#### Problem 1
Using the notes on building topic dataframes, say whether each statement agrees with the text: (a) In df_topics, each row is a topic and each column is an article. (b) Each entry in per_topic_df holds data of the form (sentiment, relevancy). (c) Shortened Address is one of the columns added to the main dataframe. Answer yes or no for each and quote the deciding words.
#### Problem 2
Replace "order" with "taxonomic order" in the data records, starting with the line with "common name: Purple orache" and going on through the end of the records. Keep everything else the same and give only those lines.

#### Text extract
###

Here we preprocess our dataframe to add in a few relevant columns for data vis, as well as creating our topic relevancy dataframe and weighted sentiment dataframe over all topics for all articles. 

We add the Topics, Main Topic, Main Topic Score, and Shortened Address to the main dataframe (using our preprocess_dataframe_for_datavis() function). This lets the data vis section easily grab the information.

Next we create the topic relevancy dataframe df_topics. In df_topics, each row is an article, and each column is a topic. For an article, every cell value represents the relevancy of that topic to that article. So if row 0 column 1 is 0.998, that means Article 0 has a 0.998 relevancy score on Topic 1.

We create the per_topic_df, which uses our topic-based sentiment dictionary and our topic relevancy dataframe to make a dataframe where each row is an article and each column is a topic. The cell contains data of the form (sentiment, relevancy) which is a tuple that describes the sentiment value and topic relevancy of that article (row) for that topic (column).

In [44]:
# This generates our dataframe of per-topic sentiment and relevancy for all articles
df_topics = generate_topic_relevancy_dataframe(lda_model)

###

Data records
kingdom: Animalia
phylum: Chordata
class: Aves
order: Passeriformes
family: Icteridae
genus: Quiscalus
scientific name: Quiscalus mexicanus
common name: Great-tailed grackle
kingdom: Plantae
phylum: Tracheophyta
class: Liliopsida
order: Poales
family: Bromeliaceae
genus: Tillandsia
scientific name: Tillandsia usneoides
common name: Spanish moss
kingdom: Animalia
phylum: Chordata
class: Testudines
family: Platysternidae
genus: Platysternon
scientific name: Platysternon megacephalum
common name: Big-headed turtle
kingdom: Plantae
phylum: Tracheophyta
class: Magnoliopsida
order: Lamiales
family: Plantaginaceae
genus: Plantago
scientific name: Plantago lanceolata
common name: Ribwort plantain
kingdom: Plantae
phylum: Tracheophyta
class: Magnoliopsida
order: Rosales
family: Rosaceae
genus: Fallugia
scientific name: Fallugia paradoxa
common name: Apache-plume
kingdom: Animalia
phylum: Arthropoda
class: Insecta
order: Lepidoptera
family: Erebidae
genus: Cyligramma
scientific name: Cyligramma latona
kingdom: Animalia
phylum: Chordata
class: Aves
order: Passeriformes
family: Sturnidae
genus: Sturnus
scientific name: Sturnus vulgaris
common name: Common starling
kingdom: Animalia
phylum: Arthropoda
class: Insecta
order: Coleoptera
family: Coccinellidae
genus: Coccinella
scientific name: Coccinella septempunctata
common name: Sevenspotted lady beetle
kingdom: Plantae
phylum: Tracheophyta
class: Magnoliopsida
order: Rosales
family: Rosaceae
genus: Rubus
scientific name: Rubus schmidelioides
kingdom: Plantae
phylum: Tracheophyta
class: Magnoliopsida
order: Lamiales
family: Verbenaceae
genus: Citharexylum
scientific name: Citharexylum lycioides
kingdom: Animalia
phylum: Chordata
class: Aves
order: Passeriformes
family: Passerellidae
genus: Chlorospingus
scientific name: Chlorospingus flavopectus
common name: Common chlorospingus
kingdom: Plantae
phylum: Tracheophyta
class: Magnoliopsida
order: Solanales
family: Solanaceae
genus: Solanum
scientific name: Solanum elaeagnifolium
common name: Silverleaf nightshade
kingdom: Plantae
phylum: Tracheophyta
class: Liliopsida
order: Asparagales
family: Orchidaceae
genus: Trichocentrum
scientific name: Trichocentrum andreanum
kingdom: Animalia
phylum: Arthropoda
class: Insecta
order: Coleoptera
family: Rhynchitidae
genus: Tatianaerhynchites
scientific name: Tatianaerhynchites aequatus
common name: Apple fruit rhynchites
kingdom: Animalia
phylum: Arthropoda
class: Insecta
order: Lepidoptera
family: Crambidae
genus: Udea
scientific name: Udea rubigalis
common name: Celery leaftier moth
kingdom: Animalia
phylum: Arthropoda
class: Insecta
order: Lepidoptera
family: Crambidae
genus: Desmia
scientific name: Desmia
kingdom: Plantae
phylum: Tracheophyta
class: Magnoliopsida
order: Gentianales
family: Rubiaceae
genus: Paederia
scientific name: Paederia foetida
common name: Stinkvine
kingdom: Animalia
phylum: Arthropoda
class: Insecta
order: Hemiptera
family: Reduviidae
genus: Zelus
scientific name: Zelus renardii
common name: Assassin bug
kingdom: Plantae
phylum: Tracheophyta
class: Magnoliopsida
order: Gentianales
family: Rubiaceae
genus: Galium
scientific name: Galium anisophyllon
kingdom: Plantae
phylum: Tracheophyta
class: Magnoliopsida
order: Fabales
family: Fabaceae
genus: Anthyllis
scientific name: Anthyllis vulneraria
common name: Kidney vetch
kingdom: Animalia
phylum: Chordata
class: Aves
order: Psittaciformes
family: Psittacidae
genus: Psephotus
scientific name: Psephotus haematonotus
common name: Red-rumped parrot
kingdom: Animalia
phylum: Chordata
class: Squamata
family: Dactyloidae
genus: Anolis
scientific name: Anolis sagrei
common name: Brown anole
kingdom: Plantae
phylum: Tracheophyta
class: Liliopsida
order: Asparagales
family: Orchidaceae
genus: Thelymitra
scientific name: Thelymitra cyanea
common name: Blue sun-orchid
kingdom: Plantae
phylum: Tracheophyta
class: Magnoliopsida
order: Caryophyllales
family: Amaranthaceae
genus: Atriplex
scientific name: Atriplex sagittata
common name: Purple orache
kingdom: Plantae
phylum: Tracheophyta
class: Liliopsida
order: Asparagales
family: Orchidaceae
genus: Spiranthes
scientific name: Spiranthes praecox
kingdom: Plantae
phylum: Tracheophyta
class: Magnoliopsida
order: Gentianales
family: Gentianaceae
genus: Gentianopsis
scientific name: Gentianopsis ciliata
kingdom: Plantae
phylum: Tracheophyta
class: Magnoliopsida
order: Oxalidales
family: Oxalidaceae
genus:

###

#### Final answer 1
(a) No: "each row is an article, and each column is a topic."
(b) Yes: "contains data of the form (sentiment, relevancy)"
(c) Yes: "We add the Topics, Main Topic, Main Topic Score, and Shortened Address to the main dataframe"

#### Final answer 2
common name: Purple orache
kingdom: Plantae
phylum: Tracheophyta
class: Liliopsida
taxonomic order: Asparagales
family: Orchidaceae
genus: Spiranthes
scientific name: Spiranthes praecox
kingdom: Plantae
phylum: Tracheophyta
class: Magnoliopsida
taxonomic order: Gentianales
family: Gentianaceae
genus: Gentianopsis
scientific name: Gentianopsis ciliata
kingdom: Plantae
phylum: Tracheophyta
class: Magnoliopsida
taxonomic order: Oxalidales
family: Oxalidaceae
genus:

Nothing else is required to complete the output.